═════ Record set

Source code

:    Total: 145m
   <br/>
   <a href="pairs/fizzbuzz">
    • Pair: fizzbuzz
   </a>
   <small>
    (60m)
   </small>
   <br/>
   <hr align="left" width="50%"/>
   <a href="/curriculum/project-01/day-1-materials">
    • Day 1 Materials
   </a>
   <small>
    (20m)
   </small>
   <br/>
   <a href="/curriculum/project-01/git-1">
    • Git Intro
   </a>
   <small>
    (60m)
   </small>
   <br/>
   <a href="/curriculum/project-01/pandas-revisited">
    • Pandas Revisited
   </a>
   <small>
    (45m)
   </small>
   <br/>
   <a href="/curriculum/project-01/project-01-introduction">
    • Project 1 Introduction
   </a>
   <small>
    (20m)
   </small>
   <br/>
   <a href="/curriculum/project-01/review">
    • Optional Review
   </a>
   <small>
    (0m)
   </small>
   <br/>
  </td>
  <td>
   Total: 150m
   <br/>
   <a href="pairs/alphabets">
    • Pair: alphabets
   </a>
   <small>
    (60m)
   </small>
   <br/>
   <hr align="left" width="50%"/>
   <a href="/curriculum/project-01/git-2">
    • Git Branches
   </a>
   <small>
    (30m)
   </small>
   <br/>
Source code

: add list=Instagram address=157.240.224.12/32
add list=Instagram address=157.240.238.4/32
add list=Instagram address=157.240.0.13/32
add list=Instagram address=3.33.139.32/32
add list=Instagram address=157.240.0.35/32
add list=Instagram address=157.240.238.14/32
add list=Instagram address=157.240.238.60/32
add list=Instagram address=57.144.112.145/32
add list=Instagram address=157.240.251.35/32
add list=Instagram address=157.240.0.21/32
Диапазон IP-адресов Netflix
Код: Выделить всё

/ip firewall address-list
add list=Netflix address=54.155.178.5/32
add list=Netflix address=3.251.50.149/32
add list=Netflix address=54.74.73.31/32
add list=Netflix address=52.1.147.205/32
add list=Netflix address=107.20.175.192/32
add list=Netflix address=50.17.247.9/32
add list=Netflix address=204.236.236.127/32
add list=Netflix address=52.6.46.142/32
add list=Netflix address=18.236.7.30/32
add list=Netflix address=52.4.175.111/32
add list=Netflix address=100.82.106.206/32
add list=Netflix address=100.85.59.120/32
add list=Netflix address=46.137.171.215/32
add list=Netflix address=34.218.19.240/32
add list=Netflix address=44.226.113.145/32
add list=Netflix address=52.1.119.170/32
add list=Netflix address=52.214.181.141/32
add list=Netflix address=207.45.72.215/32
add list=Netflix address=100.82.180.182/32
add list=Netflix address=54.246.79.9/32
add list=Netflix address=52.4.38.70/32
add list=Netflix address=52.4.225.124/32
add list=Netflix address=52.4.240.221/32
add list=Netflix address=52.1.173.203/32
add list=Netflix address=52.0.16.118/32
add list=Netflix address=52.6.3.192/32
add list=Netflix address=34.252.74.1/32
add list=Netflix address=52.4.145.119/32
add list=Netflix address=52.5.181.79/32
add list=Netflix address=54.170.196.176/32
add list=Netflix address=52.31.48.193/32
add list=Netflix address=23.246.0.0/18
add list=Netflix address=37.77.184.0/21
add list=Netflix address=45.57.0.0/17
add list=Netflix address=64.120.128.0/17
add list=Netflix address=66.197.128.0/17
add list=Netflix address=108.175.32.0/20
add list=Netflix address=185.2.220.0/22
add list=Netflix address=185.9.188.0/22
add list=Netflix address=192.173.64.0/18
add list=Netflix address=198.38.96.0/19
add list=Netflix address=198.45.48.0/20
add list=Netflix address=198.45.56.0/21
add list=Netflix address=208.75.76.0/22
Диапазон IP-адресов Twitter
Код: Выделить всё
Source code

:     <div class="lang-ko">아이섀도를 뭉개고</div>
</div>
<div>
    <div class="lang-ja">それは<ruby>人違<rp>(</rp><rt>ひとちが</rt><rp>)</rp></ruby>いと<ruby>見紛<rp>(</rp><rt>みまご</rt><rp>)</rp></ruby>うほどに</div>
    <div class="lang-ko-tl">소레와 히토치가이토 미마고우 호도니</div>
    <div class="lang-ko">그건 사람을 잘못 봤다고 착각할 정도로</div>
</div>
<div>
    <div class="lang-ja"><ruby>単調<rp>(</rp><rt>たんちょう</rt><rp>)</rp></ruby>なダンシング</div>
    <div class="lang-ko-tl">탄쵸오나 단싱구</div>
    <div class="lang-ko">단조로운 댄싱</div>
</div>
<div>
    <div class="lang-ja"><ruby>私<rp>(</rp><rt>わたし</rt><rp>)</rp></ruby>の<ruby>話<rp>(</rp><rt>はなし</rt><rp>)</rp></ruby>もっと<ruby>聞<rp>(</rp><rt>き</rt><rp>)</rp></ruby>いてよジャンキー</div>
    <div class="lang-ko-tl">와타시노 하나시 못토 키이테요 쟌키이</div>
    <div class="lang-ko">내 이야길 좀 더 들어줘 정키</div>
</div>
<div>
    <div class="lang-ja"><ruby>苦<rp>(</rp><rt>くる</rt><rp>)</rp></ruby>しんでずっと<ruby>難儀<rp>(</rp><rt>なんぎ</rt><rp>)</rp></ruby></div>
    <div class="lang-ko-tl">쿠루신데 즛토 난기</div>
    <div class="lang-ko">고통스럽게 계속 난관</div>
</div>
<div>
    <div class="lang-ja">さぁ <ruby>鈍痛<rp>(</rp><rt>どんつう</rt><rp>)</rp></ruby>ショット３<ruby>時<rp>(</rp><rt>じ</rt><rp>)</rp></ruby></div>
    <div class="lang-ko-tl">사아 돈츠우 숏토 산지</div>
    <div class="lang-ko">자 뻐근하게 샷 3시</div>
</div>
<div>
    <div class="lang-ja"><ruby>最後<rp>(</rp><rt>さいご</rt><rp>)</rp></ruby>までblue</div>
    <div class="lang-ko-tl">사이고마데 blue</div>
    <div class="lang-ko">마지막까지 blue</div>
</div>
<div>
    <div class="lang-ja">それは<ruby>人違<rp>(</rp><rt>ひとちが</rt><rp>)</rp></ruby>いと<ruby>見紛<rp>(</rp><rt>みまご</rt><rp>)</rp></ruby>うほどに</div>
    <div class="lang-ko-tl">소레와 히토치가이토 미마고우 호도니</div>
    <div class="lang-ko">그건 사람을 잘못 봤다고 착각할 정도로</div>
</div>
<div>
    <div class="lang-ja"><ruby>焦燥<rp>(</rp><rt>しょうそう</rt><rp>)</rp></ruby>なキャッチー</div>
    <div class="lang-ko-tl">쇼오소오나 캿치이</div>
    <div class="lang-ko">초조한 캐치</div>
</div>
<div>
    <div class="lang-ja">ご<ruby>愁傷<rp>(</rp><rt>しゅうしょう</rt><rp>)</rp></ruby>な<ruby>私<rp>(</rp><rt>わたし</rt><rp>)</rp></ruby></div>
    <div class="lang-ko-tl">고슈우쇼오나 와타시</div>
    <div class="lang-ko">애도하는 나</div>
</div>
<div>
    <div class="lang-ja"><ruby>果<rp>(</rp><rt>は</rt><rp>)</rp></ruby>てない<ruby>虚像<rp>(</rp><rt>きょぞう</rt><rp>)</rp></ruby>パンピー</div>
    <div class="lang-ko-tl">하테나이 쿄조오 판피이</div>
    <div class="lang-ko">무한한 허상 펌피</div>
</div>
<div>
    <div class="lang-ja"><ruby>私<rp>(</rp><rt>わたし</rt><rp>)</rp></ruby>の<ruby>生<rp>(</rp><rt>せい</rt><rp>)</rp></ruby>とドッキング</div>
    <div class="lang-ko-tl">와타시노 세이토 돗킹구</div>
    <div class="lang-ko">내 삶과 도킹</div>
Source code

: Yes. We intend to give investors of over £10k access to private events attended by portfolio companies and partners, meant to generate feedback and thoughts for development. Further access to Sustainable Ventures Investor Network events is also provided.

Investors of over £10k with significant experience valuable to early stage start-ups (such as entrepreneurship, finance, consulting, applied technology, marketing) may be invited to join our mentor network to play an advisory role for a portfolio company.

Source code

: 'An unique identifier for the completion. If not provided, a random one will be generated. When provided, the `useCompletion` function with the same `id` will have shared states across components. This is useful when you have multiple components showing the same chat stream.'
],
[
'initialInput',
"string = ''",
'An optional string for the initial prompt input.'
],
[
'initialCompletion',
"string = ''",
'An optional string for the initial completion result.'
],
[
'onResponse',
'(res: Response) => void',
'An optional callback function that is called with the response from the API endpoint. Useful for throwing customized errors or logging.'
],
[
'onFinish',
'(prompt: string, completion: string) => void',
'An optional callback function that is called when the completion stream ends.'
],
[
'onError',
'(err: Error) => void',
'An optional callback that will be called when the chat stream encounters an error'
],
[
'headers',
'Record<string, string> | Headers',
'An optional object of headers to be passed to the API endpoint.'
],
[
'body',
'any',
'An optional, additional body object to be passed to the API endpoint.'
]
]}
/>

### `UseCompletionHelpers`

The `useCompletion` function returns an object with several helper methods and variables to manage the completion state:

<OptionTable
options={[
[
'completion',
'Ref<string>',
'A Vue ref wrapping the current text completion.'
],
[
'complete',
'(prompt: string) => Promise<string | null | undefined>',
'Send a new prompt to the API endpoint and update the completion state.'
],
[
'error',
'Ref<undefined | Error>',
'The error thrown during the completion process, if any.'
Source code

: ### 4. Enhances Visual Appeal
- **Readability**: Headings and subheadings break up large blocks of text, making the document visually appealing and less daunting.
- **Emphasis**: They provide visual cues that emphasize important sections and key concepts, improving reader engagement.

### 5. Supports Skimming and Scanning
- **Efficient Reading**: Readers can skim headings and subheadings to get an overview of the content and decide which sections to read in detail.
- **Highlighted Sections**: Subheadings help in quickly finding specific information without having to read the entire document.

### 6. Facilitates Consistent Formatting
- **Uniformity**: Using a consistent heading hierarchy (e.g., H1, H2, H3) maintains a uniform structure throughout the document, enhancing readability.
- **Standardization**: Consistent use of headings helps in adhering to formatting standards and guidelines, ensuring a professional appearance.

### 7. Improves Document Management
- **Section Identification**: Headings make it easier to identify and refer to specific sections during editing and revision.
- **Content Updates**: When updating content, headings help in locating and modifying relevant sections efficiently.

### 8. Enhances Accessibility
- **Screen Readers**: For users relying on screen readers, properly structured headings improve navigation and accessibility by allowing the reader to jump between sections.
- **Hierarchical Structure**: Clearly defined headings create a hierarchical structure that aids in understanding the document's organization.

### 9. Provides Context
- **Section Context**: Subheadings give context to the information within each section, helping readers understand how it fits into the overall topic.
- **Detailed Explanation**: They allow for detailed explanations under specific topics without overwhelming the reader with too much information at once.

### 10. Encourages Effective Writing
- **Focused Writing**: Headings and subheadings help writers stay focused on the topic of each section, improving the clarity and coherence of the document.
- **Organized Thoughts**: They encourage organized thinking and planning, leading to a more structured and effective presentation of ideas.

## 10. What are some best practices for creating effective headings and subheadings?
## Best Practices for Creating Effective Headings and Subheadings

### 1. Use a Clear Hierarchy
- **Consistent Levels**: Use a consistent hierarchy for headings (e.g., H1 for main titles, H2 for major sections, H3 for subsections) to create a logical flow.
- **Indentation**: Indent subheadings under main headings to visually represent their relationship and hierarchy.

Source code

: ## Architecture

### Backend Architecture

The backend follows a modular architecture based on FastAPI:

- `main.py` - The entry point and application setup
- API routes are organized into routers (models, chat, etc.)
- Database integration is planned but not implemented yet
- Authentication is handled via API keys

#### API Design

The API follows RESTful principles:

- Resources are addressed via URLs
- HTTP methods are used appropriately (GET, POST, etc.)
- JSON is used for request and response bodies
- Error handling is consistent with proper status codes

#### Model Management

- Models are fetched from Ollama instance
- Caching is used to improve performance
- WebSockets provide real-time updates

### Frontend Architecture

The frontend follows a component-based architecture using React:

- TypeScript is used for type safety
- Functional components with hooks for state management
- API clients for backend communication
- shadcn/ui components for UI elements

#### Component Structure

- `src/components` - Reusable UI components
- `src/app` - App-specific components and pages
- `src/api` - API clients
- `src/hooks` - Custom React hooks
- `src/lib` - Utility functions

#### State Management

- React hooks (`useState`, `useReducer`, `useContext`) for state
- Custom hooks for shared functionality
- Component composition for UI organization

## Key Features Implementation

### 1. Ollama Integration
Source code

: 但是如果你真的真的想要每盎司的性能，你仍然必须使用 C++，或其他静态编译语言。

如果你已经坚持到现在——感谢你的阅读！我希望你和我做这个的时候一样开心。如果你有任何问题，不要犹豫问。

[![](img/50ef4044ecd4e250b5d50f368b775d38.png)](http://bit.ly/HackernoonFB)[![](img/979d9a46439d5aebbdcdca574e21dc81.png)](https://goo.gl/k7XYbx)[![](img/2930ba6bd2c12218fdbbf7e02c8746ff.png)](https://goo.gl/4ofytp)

══════════

** Exercise aim **
Write out the lines from the one containing "The API follows" through the one containing "#### State Management", inclusive, character for character.

** Answer section **
The API follows RESTful principles:

- Resources are addressed via URLs
- HTTP methods are used appropriately (GET, POST, etc.)
- JSON is used for request and response bodies
- Error handling is consistent with proper status codes

#### Model Management

- Models are fetched from Ollama instance
- Caching is used to improve performance
- WebSockets provide real-time updates

### Frontend Architecture

The frontend follows a component-based architecture using React:

- TypeScript is used for type safety
- Functional components with hooks for state management
- API clients for backend communication
- shadcn/ui components for UI elements

#### Component Structure

- `src/components` - Reusable UI components
- `src/app` - App-specific components and pages
- `src/api` - API clients
- `src/hooks` - Custom React hooks
- `src/lib` - Utility functions

#### State Management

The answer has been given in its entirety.